UPDATE: Here's the Python code:
memo = {}
def F(n, x=True):
if n == 0: return 1
if (n, x) in memo: return memo[n,x]
i = 1
a, b = 1, 1
while b + a <= n:
a, b = b, a + b
memo[n,x] = (F(n - b) if x else 0) + F(n - a, n - a < a)
return memo[n,x]
UPDATE 2: You can get better runtime even without memoization by using binary search to find i and computing Fib(i) using fast matrix exponentiation. Probably not worth the effort though, especially not for 32-bit n.
UPDATE 3: Just for fun, here is an implementation that provably does only O(log n)
additions:
fib = [0,1]
def greedy(n):
while fib[-1] < n:
fib.append(fib[-1] + fib[-2])
i = 1
while fib[i+1] <= n: i += 1
digs = set()
while n:
while fib[i] > n: i -= 1
digs.add(i)
n -= fib[i]
return digs
def F(n):
digs = greedy(n)
top = max(digs)
dp = [[[0,0,0] for _ in xrange(4)] for _ in xrange(top+1)]

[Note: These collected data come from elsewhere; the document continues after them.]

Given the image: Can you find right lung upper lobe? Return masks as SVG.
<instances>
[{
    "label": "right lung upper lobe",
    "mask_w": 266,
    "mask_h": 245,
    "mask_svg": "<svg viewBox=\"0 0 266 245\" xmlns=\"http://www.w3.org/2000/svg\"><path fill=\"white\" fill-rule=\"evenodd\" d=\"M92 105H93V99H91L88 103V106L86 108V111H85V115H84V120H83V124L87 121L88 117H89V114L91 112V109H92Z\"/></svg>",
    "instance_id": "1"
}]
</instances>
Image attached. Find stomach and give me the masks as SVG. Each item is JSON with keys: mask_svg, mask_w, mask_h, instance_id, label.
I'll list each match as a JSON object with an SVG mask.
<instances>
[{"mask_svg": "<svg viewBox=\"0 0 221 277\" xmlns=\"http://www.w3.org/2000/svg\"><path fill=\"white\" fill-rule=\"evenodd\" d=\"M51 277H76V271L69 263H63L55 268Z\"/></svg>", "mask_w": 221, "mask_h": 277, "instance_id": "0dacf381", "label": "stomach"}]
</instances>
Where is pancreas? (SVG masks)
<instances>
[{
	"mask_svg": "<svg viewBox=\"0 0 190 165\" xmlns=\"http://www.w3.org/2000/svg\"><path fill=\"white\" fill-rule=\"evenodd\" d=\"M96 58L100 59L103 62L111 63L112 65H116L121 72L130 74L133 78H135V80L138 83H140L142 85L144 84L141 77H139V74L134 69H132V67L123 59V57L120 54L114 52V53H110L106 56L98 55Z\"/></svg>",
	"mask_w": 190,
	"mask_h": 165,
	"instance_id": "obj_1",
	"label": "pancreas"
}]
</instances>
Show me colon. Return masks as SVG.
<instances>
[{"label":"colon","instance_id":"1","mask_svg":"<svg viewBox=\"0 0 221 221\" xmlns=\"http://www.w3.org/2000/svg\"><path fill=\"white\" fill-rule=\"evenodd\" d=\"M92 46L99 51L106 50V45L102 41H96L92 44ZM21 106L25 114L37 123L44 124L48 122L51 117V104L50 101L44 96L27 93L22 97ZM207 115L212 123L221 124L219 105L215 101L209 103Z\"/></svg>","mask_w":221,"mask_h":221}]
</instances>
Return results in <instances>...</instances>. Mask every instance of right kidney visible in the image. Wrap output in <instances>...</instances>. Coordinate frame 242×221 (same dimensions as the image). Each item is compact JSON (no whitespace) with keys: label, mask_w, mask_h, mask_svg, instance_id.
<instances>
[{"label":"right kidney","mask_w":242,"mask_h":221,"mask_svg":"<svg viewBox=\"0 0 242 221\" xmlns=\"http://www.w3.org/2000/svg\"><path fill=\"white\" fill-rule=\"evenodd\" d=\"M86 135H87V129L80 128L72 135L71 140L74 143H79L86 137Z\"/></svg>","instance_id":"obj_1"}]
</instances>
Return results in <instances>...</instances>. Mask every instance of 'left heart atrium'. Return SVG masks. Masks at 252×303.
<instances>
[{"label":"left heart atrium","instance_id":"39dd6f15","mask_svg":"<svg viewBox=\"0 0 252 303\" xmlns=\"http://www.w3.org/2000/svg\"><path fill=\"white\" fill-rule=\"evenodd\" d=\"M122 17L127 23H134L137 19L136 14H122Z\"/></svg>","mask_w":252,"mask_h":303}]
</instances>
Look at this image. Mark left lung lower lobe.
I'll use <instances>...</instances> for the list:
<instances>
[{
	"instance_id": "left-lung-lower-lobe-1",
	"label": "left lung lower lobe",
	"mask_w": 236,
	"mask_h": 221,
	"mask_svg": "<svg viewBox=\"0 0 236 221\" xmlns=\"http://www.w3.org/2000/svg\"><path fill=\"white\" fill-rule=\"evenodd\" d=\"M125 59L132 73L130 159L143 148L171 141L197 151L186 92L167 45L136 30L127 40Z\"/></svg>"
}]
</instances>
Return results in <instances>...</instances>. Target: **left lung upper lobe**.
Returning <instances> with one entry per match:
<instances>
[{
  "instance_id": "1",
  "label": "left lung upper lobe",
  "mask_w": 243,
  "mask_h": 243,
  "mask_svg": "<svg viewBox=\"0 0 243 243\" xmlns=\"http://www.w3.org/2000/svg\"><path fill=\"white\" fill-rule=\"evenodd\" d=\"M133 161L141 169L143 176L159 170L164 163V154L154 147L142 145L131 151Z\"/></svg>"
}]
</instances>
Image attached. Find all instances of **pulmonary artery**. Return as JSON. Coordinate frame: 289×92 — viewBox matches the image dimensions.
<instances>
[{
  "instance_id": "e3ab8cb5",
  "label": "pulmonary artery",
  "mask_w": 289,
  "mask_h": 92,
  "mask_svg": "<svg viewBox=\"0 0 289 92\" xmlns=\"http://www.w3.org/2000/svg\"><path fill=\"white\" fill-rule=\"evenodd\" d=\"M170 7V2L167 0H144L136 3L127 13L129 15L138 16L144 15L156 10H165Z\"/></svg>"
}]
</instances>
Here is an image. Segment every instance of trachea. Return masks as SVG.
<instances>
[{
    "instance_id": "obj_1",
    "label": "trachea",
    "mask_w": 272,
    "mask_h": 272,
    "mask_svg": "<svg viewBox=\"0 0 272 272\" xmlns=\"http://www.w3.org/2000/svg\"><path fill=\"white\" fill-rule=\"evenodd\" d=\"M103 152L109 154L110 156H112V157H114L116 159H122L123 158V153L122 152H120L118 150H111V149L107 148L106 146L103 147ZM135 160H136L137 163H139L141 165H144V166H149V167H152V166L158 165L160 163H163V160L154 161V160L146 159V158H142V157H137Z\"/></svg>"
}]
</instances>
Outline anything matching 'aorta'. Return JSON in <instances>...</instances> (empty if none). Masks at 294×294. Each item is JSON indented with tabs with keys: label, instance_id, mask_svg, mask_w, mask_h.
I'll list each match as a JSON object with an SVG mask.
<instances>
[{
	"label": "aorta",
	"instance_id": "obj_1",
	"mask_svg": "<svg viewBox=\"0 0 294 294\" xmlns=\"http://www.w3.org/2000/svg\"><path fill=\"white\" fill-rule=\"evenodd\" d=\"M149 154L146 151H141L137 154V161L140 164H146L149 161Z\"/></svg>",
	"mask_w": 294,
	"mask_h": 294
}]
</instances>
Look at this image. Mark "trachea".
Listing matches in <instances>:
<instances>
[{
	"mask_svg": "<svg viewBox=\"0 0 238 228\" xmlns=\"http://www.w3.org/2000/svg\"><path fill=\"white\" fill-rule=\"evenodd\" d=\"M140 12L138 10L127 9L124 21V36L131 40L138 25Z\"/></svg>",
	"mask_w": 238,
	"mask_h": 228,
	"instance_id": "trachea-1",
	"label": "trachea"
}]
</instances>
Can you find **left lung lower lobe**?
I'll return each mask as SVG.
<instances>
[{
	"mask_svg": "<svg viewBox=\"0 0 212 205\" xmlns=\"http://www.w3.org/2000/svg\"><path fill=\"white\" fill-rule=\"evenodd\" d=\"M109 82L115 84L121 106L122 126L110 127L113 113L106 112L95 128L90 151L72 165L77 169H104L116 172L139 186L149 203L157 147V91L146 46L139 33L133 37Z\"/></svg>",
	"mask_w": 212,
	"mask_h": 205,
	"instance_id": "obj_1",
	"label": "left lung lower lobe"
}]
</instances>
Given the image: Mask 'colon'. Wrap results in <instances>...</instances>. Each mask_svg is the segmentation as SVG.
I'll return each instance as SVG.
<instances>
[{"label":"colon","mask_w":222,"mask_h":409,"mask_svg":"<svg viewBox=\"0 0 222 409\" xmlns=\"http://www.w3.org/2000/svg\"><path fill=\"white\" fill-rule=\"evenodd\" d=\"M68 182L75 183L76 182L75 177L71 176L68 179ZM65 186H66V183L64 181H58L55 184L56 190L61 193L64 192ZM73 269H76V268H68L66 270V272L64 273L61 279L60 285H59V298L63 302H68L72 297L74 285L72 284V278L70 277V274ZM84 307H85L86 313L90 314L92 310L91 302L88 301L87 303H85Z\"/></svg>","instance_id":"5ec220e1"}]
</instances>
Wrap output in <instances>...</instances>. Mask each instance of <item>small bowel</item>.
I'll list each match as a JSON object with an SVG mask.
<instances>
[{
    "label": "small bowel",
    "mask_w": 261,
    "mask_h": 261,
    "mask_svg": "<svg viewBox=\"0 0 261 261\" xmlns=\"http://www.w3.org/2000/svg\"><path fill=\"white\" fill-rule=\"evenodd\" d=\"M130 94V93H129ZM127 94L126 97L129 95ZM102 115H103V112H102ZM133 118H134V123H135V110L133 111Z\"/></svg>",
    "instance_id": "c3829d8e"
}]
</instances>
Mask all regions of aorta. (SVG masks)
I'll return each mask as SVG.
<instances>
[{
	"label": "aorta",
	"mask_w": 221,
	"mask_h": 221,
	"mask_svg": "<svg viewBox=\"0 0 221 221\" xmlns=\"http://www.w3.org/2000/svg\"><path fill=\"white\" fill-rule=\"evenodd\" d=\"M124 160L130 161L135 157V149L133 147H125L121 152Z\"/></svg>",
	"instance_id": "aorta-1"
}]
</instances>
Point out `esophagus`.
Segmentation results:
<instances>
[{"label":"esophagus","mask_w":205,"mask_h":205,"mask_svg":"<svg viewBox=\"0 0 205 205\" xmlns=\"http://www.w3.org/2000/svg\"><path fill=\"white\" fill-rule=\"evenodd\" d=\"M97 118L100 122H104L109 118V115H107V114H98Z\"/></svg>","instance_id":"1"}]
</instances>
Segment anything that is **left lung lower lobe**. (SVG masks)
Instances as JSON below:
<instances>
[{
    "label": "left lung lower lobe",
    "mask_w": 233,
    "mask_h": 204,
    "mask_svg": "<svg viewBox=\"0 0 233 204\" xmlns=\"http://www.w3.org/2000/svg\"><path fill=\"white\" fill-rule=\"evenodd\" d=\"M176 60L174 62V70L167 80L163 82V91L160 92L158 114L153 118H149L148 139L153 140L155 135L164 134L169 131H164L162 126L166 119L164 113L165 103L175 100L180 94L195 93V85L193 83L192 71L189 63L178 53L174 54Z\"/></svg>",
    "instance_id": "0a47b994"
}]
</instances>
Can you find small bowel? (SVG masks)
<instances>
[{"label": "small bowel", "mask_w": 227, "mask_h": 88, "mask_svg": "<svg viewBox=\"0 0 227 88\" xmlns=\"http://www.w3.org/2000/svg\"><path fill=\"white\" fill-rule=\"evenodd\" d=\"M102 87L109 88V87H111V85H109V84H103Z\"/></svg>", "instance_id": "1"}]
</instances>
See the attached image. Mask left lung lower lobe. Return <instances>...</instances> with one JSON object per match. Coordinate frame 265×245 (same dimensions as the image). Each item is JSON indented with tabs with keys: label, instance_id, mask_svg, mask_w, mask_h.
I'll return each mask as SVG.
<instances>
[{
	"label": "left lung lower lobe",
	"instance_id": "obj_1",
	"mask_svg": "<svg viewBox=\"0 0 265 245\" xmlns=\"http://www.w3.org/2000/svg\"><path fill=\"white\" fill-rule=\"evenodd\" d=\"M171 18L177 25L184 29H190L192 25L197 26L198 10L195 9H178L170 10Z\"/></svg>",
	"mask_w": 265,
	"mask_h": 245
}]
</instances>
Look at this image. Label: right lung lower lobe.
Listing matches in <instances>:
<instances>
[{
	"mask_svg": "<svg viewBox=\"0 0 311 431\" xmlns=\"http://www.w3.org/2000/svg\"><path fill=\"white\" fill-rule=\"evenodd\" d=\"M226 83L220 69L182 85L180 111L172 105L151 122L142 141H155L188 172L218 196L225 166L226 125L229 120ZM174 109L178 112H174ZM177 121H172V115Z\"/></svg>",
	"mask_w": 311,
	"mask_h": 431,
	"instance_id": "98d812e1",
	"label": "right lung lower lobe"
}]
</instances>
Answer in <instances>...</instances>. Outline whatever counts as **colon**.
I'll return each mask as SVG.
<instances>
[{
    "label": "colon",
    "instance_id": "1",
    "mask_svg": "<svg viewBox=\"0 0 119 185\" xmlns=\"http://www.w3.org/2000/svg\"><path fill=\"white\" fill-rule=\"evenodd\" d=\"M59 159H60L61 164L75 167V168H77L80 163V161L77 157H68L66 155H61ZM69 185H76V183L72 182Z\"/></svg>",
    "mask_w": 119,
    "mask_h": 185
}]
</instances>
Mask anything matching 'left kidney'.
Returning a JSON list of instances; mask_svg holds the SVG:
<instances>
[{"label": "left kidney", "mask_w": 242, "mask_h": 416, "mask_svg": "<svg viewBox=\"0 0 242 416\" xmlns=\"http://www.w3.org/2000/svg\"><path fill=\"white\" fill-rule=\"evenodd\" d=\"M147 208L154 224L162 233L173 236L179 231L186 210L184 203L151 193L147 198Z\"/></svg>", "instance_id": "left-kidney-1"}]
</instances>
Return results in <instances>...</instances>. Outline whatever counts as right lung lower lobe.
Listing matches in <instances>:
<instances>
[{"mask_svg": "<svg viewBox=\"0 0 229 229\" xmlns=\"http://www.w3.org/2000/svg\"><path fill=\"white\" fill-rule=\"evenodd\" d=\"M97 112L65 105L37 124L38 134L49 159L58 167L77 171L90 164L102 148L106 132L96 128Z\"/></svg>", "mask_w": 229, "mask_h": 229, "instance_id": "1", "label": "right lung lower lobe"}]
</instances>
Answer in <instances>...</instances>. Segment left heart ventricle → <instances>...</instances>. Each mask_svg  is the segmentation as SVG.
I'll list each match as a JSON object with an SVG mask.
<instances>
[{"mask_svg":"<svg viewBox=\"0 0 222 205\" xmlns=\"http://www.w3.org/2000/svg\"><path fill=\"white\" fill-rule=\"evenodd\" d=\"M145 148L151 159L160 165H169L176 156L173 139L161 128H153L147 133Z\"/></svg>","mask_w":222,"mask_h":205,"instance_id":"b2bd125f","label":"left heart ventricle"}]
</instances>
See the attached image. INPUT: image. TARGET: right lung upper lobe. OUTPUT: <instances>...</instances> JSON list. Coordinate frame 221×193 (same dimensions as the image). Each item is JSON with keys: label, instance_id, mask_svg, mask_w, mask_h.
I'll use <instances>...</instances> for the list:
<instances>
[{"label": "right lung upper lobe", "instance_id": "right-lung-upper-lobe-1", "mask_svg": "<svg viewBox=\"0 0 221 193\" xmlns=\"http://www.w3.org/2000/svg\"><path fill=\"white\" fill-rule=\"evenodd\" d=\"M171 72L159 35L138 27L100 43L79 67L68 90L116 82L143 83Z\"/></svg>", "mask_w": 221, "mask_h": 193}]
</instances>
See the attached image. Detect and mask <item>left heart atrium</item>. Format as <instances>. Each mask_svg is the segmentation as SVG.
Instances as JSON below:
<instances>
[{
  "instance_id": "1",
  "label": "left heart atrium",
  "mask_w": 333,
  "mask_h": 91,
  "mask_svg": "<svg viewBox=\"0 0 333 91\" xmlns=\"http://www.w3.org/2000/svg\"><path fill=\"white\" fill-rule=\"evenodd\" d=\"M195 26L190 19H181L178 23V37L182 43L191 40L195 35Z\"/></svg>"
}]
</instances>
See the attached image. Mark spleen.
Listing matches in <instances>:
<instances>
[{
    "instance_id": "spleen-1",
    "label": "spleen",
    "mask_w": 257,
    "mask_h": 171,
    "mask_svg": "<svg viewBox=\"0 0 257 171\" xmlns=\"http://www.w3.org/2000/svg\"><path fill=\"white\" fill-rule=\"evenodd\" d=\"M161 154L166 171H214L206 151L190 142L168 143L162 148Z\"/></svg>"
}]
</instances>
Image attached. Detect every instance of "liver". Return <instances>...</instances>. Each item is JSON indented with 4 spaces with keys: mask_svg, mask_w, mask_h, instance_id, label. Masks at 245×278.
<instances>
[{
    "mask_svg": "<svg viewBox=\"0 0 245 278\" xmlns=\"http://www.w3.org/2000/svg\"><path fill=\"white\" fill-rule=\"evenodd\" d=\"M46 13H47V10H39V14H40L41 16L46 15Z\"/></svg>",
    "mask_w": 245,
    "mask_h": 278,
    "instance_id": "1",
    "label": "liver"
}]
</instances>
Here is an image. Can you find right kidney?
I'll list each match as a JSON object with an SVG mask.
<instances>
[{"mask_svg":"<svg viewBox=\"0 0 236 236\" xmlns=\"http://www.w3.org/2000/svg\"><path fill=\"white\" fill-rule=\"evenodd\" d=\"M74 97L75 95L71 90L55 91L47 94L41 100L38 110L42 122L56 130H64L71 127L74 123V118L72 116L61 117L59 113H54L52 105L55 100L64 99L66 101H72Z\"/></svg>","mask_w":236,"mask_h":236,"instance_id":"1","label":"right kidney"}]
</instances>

for j in xrange(0, 2): dp[0][j][0] = 1
for i in xrange(1, top + 1):
for j in xrange(0,2):
for k in xrange(0,j+1):
if i in digs:
dp[i][j][k] = dp[i-1][k+j][j] + dp[i-1][k+j+1][j+1]
else:
dp[i][j][k] = dp[i-1][k+j][j] + dp[i-1][k+j-1][j-1]
return dp[top][0][0]
It first finds a greedy representation of the number in the fibonacci base and then uses DP to find the number of ways to carry over digits in that representation to build up the final number. dp[i,j,k]
is the number of ways to represent the prefix 1..i
of the number in fibonacci base if we have carry j
onto position i
and carry k
onto position i - 1
. Using this, we can compute F(10^50000)
in under 5 seconds (the result has more than 20000 decimal digits!)